Three. There was nothing he could do. He couldn’t change anything in the past. He couldn’t bring Anthony back to life, not with plans, not with lists, not with journals. This was his future: his friend was gone. Death was forever.
Four. He had to find another way.
“I have to find another way,” he said aloud.
He’d let guilt tangle him up for too long. He’d tried to cut directly through it all, to turn guilt into not guilt. He’d focused only on his own feelings.
But maybe there was another way. A better way. A way to take all that guilt and use it. He’d wanted Anthony’s journals because he’d believed that with them, he could reform the past.
But the past was the past. If he got the chance to look those journals over, he’d take it, but even that wouldn’t change what had transpired. Nothing could.
He could only change the future.
Five.
No, not five. “E,” he said aloud. His skin twitched at the sound.
“Your pardon?” His mother stirred in his arms.
He had the sensation that he was seeing the universe stripped to gears and coils, everything laid out in order.
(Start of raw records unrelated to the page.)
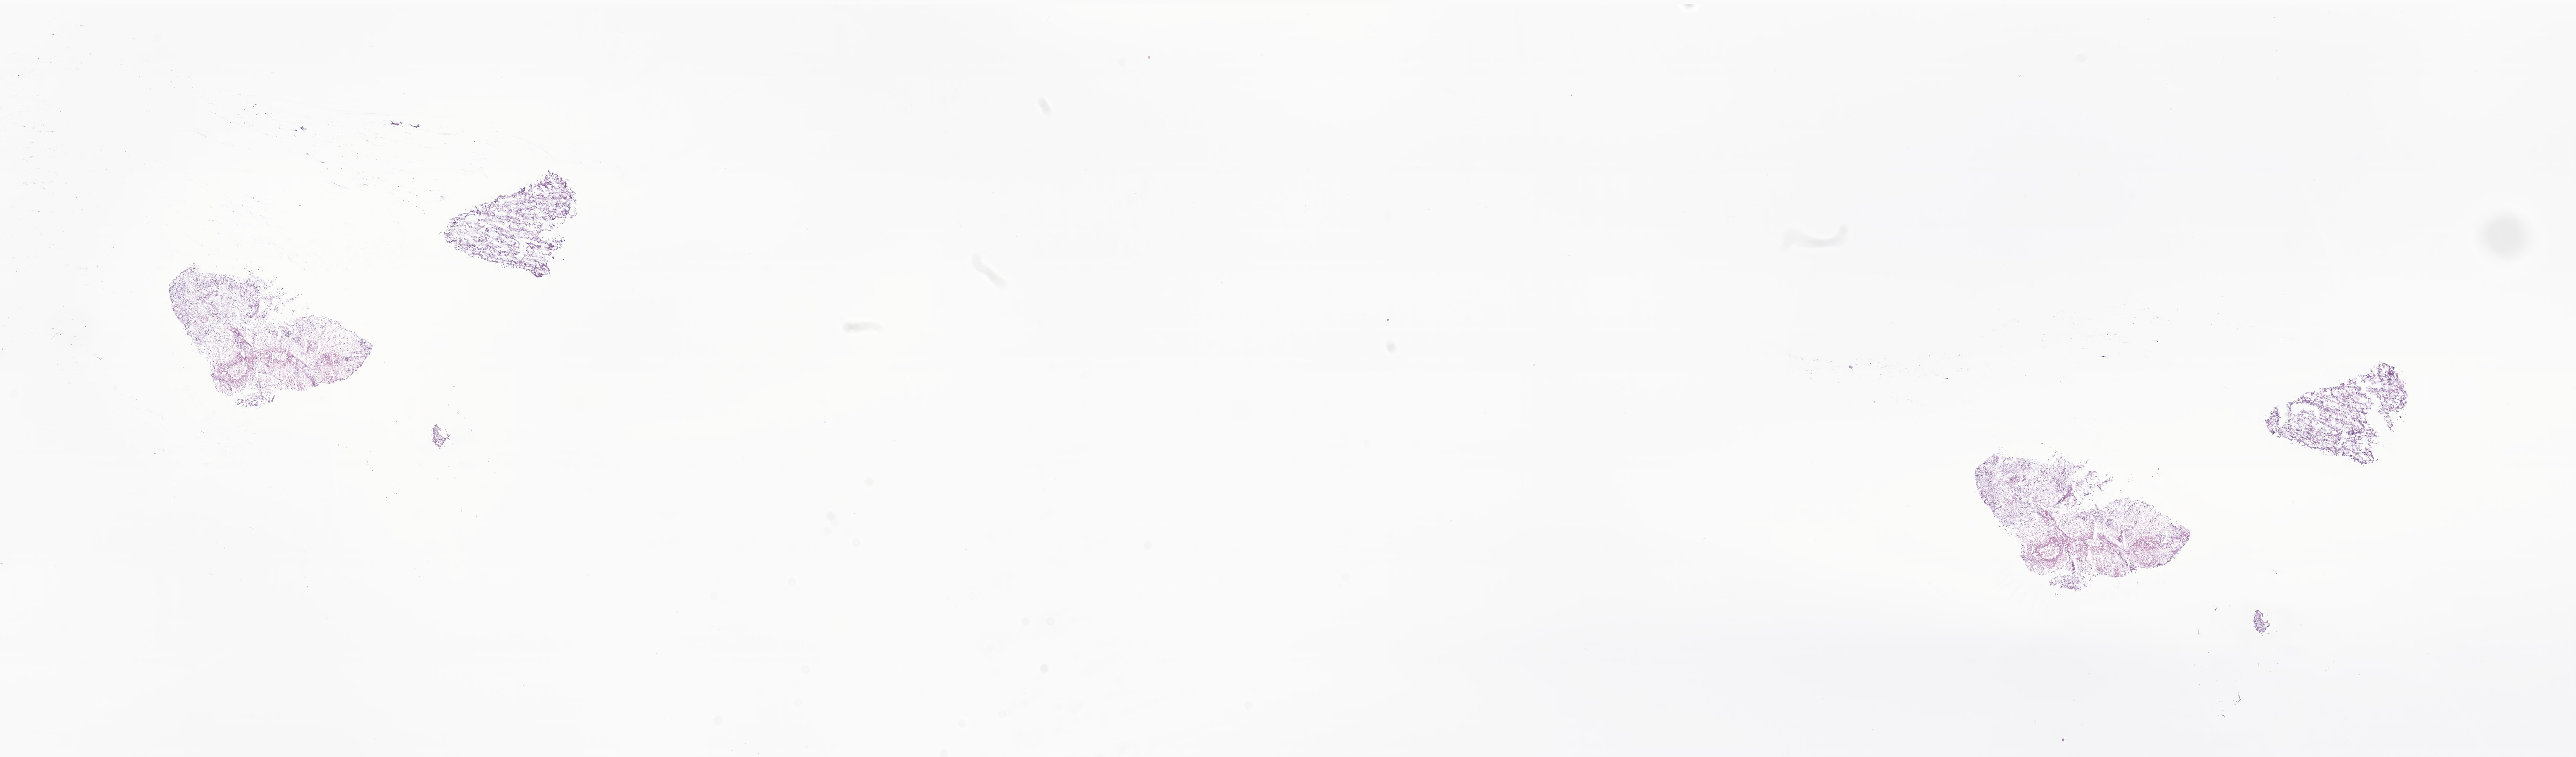
Whole-slide image, haematoxylin and eosin stain of tumor tissue from the brain — low-resolution overview of the scanned area, about 28.0 x 8.2 mm. Cryosection (OCT / tissue freezing medium). Patient: female, age 209 months (17 years 5 months).
Diagnosis: Neoplasm, uncertain whether benign or malignant.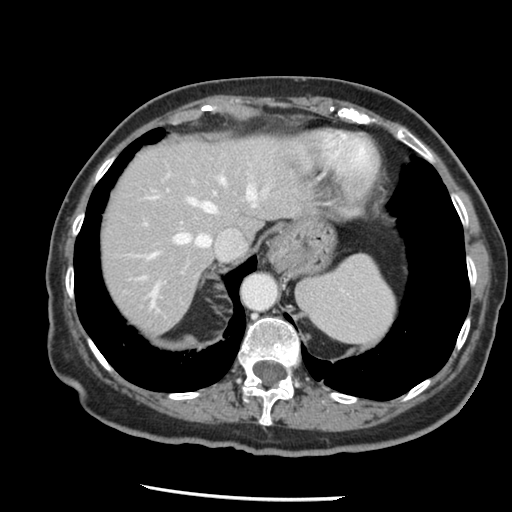
Contrast-enhanced abdominal CT, one axial slice; position 109 of 148 along the scan axis; intravenous contrast given; soft-tissue window (W 400 / L 40 HU); 2.5 mm slice thickness; 512 × 512 image matrix, field of view 330 × 330 mm. Case-level facts recorded for this patient, not image findings: patient: female, age 67 years at operation; diagnosis: colorectal cancer liver metastases, imaged before liver resection; multiple liver metastases: no; largest metastasis: 0.9 cm; disease in both lobes: no.
Annotated regions visible in this slice (manually delineated by an expert):
- hepatic veins: box from (x=146, y=163) to (x=268, y=307) px
- liver: (x=100, y=134)–(x=314, y=334)
- planned liver remnant (the part of the liver to remain after resection): (x=100, y=134)–(x=314, y=334)
- portal vein (with intrahepatic branches): (x=137, y=190)–(x=217, y=280)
Not from largest to smallest, but as Judith had set the pieces of the clock on the table so long before: in order of use.
“E,” he said to his mother. “It’s the ordinal that follows four this time.”
She shook her head in confusion.
“I’m sorry,” he said. “I’m a difficult son. I was difficult from the beginning, and I’m terrible now. I can’t change the past. I can’t make this past year easier for you to bear. But I can change the future. I can be better.”